In the entries below, find the line with "ekosistem dan satwa langka, kami menerapkan" and the line with "yang diperoleh dari"; give again those lines and every line between them, exactly.

DATA IN THIS EXERCISE below:

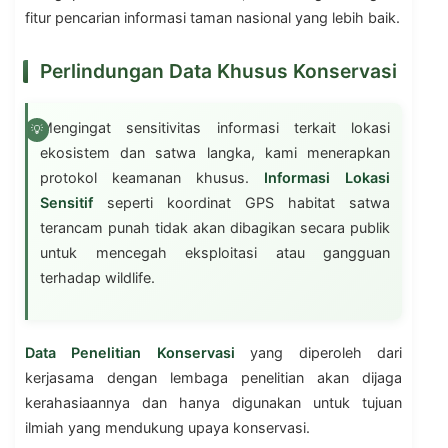
fitur pencarian informasi taman nasional yang lebih baik.
Perlindungan Data Khusus Konservasi
Mengingat sensitivitas informasi terkait lokasi
ekosistem dan satwa langka, kami menerapkan
protokol keamanan khusus.
Informasi Lokasi
Sensitif
seperti koordinat GPS habitat satwa
terancam punah tidak akan dibagikan secara publik
untuk mencegah eksploitasi atau gangguan
terhadap wildlife.
Data Penelitian Konservasi
yang diperoleh dari
kerjasama dengan lembaga penelitian akan dijaga
kerahasiaannya dan hanya digunakan untuk tujuan
ilmiah yang mendukung upaya konservasi.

End of DATA IN THIS EXERCISE.

**ANSWER SECTION**:
ekosistem dan satwa langka, kami menerapkan
protokol keamanan khusus.
Informasi Lokasi
Sensitif
seperti koordinat GPS habitat satwa
terancam punah tidak akan dibagikan secara publik
untuk mencegah eksploitasi atau gangguan
terhadap wildlife.
Data Penelitian Konservasi
yang diperoleh dari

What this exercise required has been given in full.